Wednesday, October 3, 2012

There is talk about expanding our livestock flock next year. Adding a few thousand honey bees might just do that!

power!


A week or two ago three guys put a $3000 floor in the new shop here on the “farm.” Earlier two of the same crew put a $2300 roof on the same building. I know, I wrote the checks.

I mention the money part, because I REALLY am not used to writing checks that size. In fact when the final check was written (it was to be for $3300, I automatically wrote it for $33!).

Then last week, I rented a trencher and my son-in-law used it to dig around 400 feet of trenches. New power lines from the box at the house to the new shop and then back to the old shop. There is a water line to the tiny house, and even more wonderful a line to bring in 20 amps of power to my tiny house.

Twenty does not seem like much when you first think of it, but it is a lot for a tiny house. I will feel blessed. That same trench holds another pipe that holds cables for TV and for Internet.

Boy am I spoiled!

Since our old TV was tanked in the flood, I am going to buy a new one. Don’t have to be tempted by the thought of a big screen, there is not room, but there is 18 vertical inches available. I think that I can work a 26 inch LED into that spot. That will truly be by far the largest TV we have ever owned. 

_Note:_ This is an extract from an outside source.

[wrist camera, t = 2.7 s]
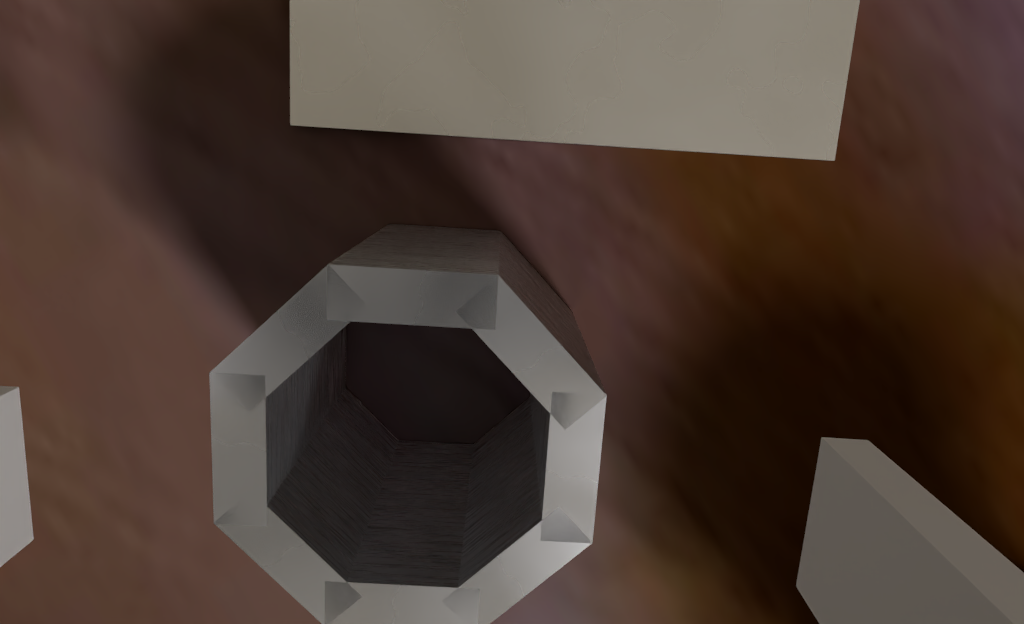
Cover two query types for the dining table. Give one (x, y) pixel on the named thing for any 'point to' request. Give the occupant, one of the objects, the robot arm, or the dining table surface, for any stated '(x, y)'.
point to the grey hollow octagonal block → (408, 464)
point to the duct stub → (580, 71)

And, the internet. Just thinking of not having it and I go blank. It is both a great source of company and inspiration as well as a fabulous time waster, but that is what I have now, so maybe that part is OK too!

This is that wonderful time of year when the garden produces an abundance of great food. The harvest exceeds our ability to consume, so we can, we freeze, and we compost.

Before long it will be dry beans and canned tomato and corn with home made bread, which does not sound too bad either!

winter is a comin



For the last year I have had one major preoccupation. That is getting ready for this winter.

Last winter was pretty mild here and we were not comfortable. I have seen it 30 below zero in this valley and I have seen 24 to 30 inches of snow on the flat. Once that snow stuck around for over a month.

So I have reason for my preoccupation.

I have drawn, and calculated. I have done research and I have talked with people I think know more than I do (both hard to do and easy to do!). I have dug and I have built and I have insulated and weather stripped and gone through a case and a half of caulking and a half dozen bottles of magic expandable foam goo.

And, in the cool of the night I wonder. But in a few weeks we will put it all to the test.

Winter is coming on, and I think we are about ready. There are still a few tees that have not been crossed and a few I’s without dots, but it is coming together.

When my family came to this valley almost a century and a half ago, they didn’t make it all the way from Iowa in one year, they “wintered” in Salt Lake City. Their horses had gone lame and it was too late in the season to go on.

I have no idea what they did that winter in SLC, but it can be pretty nasty cold there too. Somehow they pulled it off, and did the hard way. It was not a matter of reprogramming the thermostat. 

When they got here in mid summer, one of their early concern was where they would spend the next winter. Somehow they pulled it off, though 1 in 10 who began the western run from Iowa and Kansas, did not make it.

So right now my emotions are all over the place. I am thankful for progress for the tiny house that has risen on the other end of the barn, but I still have a few apprehensions about my winter calculations: Are we ( and mostly my beloved Miriam) going to be passably comfortable?

I think we will, but we won’t actually know for a bit yet.